Task instructions: Using the data below, return the stretch from the line that contains "Understand what?" through the line that contains "I'm kind of busy.", both included, exactly as it stands and nothing beyond it.

(Dataset items)
*****

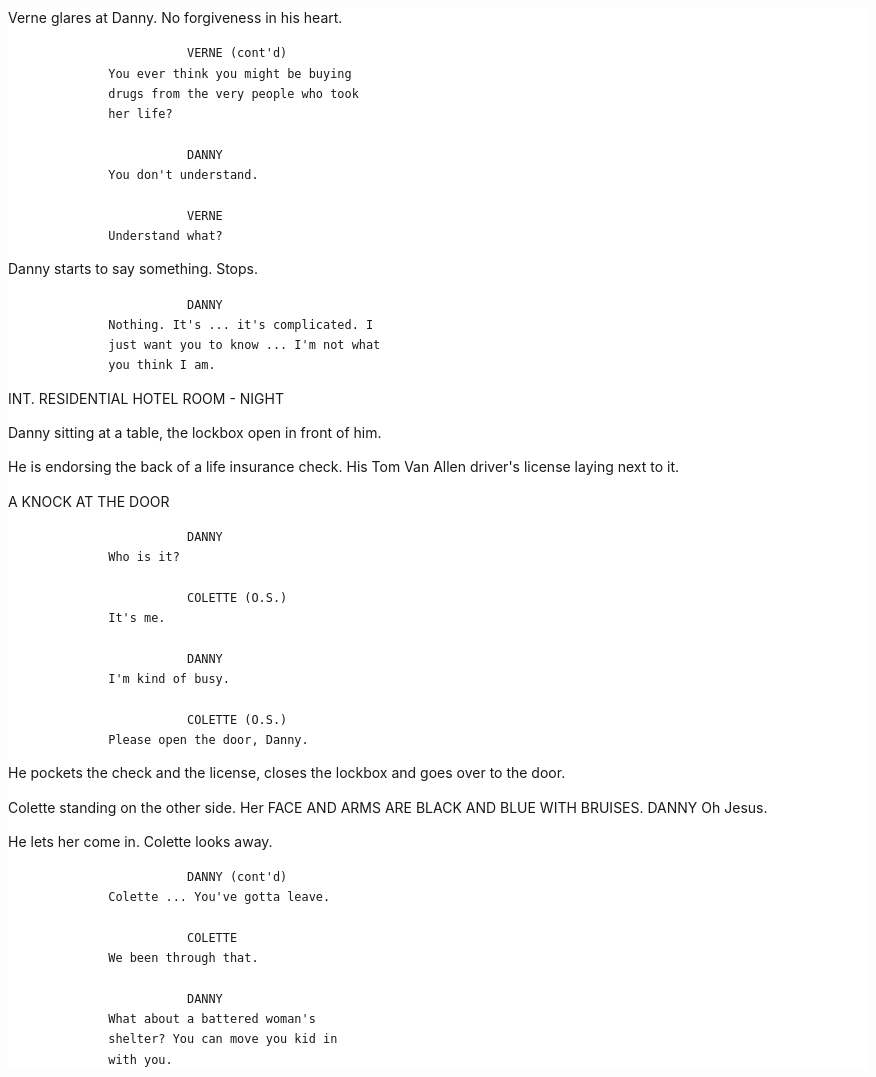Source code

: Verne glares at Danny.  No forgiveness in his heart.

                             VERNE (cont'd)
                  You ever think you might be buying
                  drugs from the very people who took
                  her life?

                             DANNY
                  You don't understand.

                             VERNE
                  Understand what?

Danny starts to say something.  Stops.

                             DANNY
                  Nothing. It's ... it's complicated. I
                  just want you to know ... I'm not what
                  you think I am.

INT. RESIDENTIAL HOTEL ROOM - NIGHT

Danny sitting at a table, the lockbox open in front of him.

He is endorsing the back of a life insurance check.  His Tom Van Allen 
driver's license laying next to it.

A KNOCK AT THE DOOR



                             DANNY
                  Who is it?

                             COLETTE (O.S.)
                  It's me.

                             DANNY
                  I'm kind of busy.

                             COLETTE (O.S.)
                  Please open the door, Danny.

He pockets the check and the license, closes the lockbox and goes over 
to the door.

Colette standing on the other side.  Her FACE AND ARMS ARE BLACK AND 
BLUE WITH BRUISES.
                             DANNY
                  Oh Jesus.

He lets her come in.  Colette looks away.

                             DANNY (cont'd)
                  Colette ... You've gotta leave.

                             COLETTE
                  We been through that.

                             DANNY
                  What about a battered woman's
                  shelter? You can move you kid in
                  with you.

*****

The answer:
                  Understand what?

Danny starts to say something.  Stops.

                             DANNY
                  Nothing. It's ... it's complicated. I
                  just want you to know ... I'm not what
                  you think I am.

INT. RESIDENTIAL HOTEL ROOM - NIGHT

Danny sitting at a table, the lockbox open in front of him.

He is endorsing the back of a life insurance check.  His Tom Van Allen 
driver's license laying next to it.

A KNOCK AT THE DOOR



                             DANNY
                  Who is it?

                             COLETTE (O.S.)
                  It's me.

                             DANNY
                  I'm kind of busy.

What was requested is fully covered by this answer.